Diane a quarante-huit ans, de beaux et grands enfants, une maison, un mari, un travail. Et voilà qu’un jour le mari dit que c’est fini. Sans préambule il part, pour une autre, une plus jeune. Pour Diane, c’est la fin du monde, la fin de son monde et le début d’une remise en question.
Marie-Renée Lavoie décide de faire de ce séisme une comédie. La douleur de Diane est bien là, très présente et émouvante. Mais ce qui l’emporte c’est l’humour des situations qui passe par une langue française hyper dynamique qui vue d’ici est quasi réinventée : le québécois.
Ce qu’on lit, c’est bien sûr la descente de Diane mais surtout ses efforts pour ne pas sombrer. Elle est portée par son amie Claudine qui quelques mois avant a elle aussi vu son mari partir. Claudine porte Diane à bout de bras, lui tient la tête hors de l’eau. Il faut que Diane ne se regarde plus comme cette femme plate (à savoir sans relief ni saveur) qu’elle croit être et avoir toujours été.
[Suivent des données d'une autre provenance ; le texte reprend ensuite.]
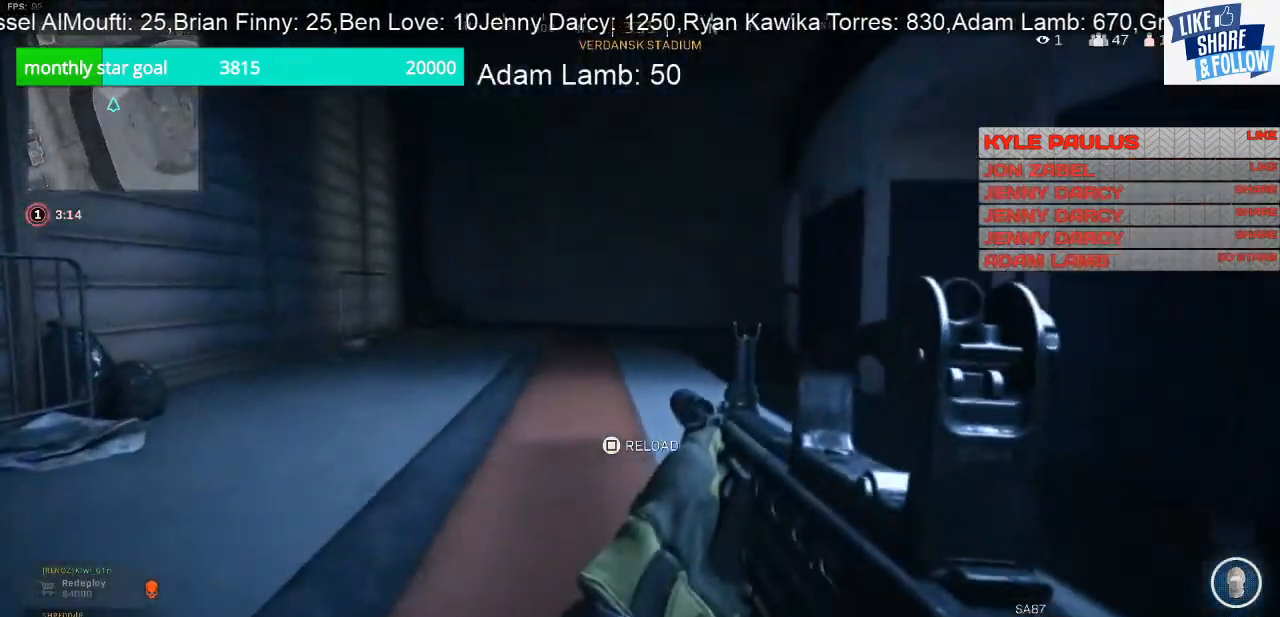
{"buttons": [], "left_stick": "right", "right_stick": "right", "events": [[33, "left_stick", "center"], [67, "right_stick", "right"], [100, "left_stick", "down-right"], [400, "left_stick", "right"]]}
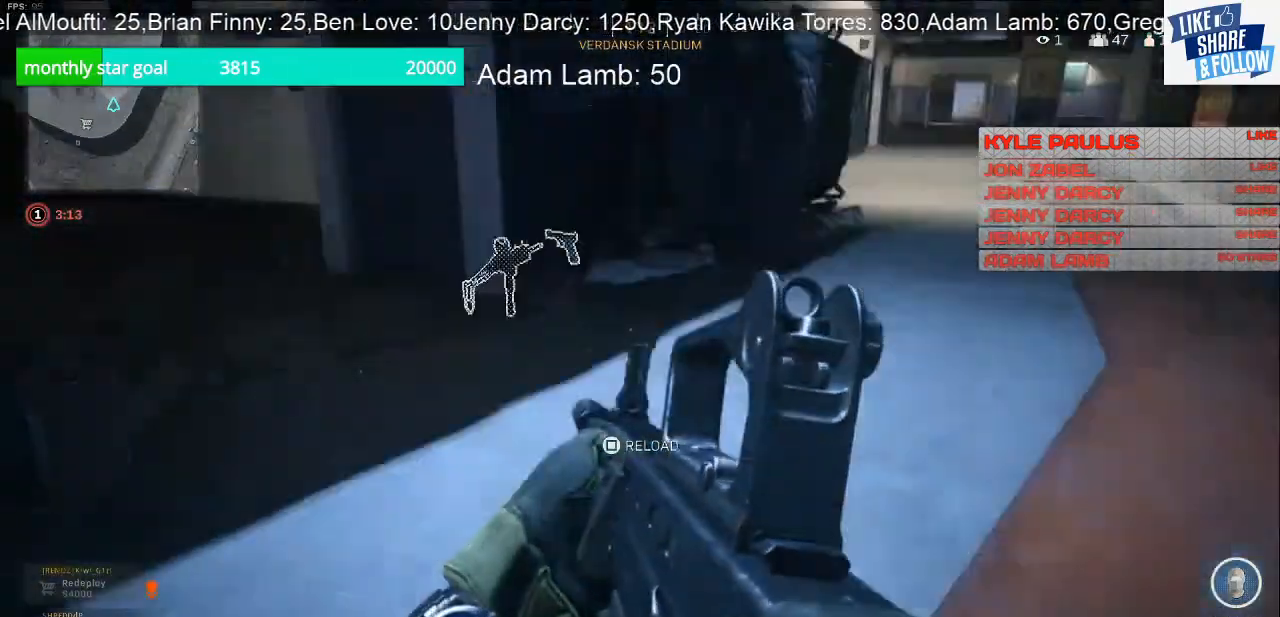
{"buttons": [], "left_stick": "up-left", "right_stick": "center", "events": [[33, "left_stick", "up-right"], [33, "right_stick", "center"], [267, "left_stick", "up-left"]]}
Elle pense que son mari est parti par sa faute, alors qu’il est parti parce que c’est la vie. Presque cinquantenaire, elle découvre que le mariage n’est qu’illusion et que le rêve est fini.
On s’est aimés comme personne, évidemment. On s’est mariés pour toujours, comme tout le monde.
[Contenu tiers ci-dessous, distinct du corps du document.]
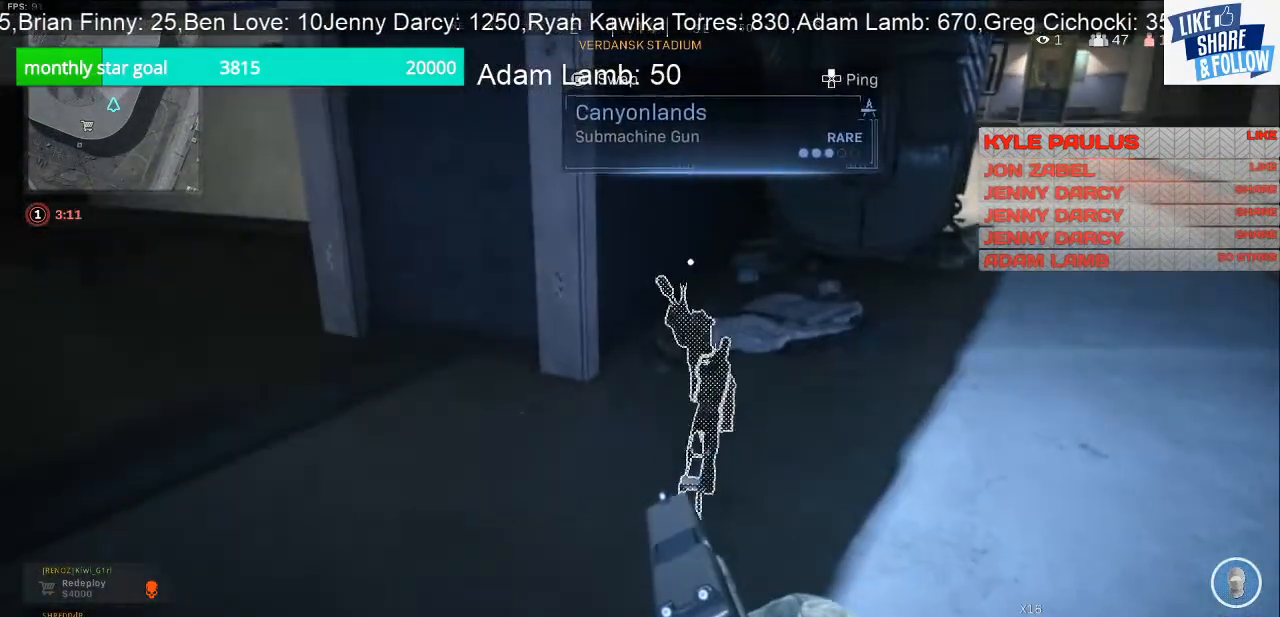
{"buttons": [], "left_stick": "center", "right_stick": "center", "events": [[100, "left_stick", "center"], [367, "SQUARE", "up"]]}
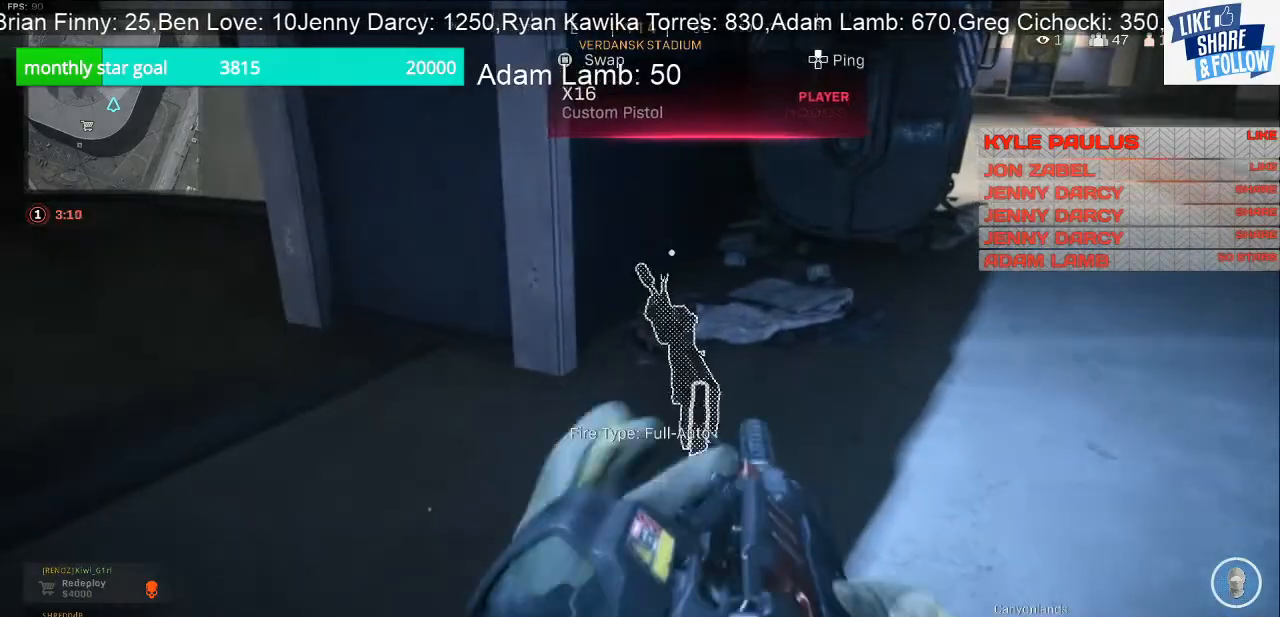
{"buttons": [], "left_stick": "center", "right_stick": "center", "events": [[133, "left_stick", "up"], [300, "left_stick", "center"]]}
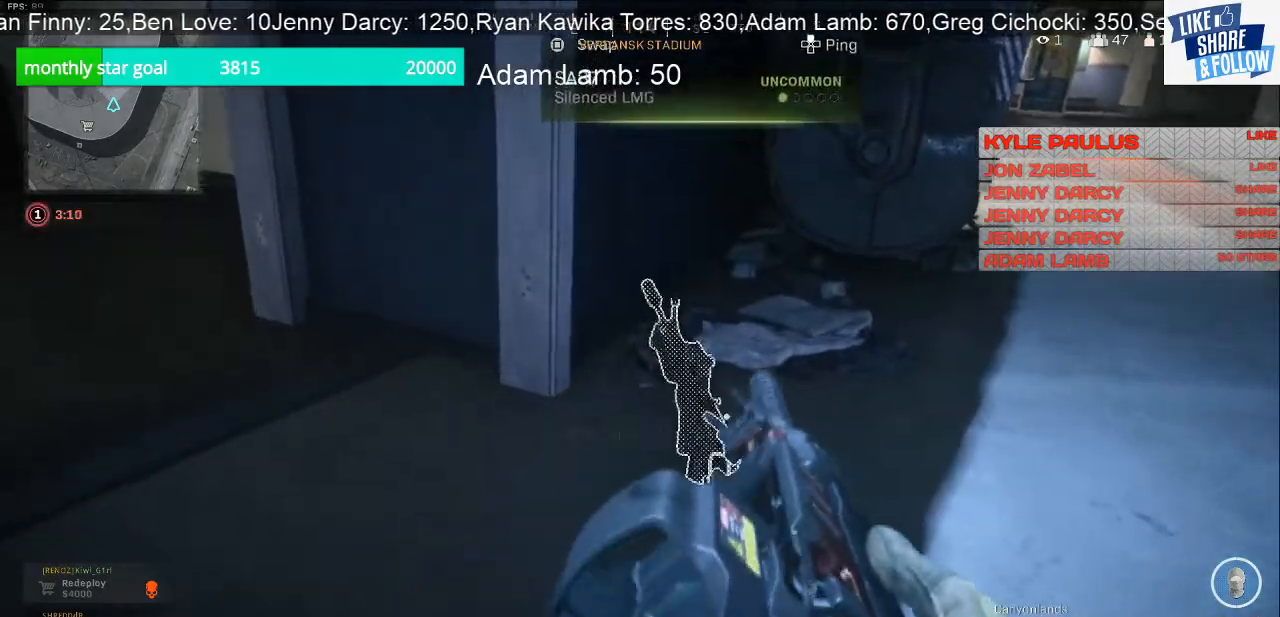
{"buttons": ["SQUARE"], "left_stick": "center", "right_stick": "center", "events": [[167, "left_stick", "up"], [300, "SQUARE", "down"], [300, "left_stick", "center"]]}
Claudine décide de lui faire comprendre qu’il n’est pourtant pas impossible de rêver encore. Pour ça, elle mise sur le frenchage, le flirt qui doit redonner à Diane l’envie de plaire, d’aller vers l’autre, d’être celle qu’elle est et non plus celle qu’elle a été. Sa cible, ce sera Ji-Pi qui travaille avec elle. Non pas pour le séduire, mais pour qu’elle comprenne qu’elle est toujours digne d’attention. Le flirt c’est bon pour l’ego, c’est bon pour la vie :
c’est inoffensif comme une tasse d’eau chaude au citron, mais ça fait du bien.
Marie-Renée Lavoie passe au karcher tous les poncifs sur les femmes, le divorce, la famille, le regard des autres. Diane sait tout ce qu’il faut savoir sur la fidélité des hommes, le féminisme et le discours ambiant mais rien n’y fait. Elle souffre et ne s’en sort pas. Alors elle casse les meubles (scènes réjouissantes) et court pieds nus (en « pieds de bas« ) au boulot.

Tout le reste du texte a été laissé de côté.